- _To do_
Exact reproduction of every entry is required.

- _Given information_

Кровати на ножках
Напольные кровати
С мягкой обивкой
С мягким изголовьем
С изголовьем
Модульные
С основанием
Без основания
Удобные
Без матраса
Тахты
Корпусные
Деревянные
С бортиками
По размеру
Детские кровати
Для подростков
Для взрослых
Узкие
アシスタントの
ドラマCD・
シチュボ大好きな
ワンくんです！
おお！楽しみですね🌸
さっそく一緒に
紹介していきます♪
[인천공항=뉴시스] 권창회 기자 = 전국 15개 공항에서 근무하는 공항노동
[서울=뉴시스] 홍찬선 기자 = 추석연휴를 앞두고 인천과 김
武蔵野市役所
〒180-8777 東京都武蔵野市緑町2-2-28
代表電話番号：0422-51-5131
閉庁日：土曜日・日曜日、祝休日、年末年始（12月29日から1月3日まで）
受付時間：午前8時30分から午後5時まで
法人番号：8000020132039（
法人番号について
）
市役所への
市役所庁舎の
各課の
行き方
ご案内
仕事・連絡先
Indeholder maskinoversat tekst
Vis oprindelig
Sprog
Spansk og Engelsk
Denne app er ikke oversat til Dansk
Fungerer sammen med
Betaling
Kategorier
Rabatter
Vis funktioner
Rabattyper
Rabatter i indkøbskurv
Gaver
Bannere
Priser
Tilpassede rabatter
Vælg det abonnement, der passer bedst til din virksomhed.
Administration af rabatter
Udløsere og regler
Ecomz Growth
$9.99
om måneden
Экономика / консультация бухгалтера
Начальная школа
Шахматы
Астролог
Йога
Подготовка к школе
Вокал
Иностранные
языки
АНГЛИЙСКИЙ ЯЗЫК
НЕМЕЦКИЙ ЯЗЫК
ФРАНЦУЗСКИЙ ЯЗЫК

- _Solution for this exercise_
Кровати на ножках
Напольные кровати
С мягкой обивкой
С мягким изголовьем
С изголовьем
Модульные
С основанием
Без основания
Удобные
Без матраса
Тахты
Корпусные
Деревянные
С бортиками
По размеру
Детские кровати
Для подростков
Для взрослых
Узкие
アシスタントの
ドラマCD・
シチュボ大好きな
ワンくんです！
おお！楽しみですね🌸
さっそく一緒に
紹介していきます♪
[인천공항=뉴시스] 권창회 기자 = 전국 15개 공항에서 근무하는 공항노동
[서울=뉴시스] 홍찬선 기자 = 추석연휴를 앞두고 인천과 김
武蔵野市役所
〒180-8777 東京都武蔵野市緑町2-2-28
代表電話番号：0422-51-5131
閉庁日：土曜日・日曜日、祝休日、年末年始（12月29日から1月3日まで）
受付時間：午前8時30分から午後5時まで
法人番号：8000020132039（
法人番号について
）
市役所への
市役所庁舎の
各課の
行き方
ご案内
仕事・連絡先
Indeholder maskinoversat tekst
Vis oprindelig
Sprog
Spansk og Engelsk
Denne app er ikke oversat til Dansk
Fungerer sammen med
Betaling
Kategorier
Rabatter
Vis funktioner
Rabattyper
Rabatter i indkøbskurv
Gaver
Bannere
Priser
Tilpassede rabatter
Vælg det abonnement, der passer bedst til din virksomhed.
Administration af rabatter
Udløsere og regler
Ecomz Growth
$9.99
om måneden
Экономика / консультация бухгалтера
Начальная школа
Шахматы
Астролог
Йога
Подготовка к школе
Вокал
Иностранные
языки
АНГЛИЙСКИЙ ЯЗЫК
НЕМЕЦКИЙ ЯЗЫК
ФРАНЦУЗСКИЙ ЯЗЫК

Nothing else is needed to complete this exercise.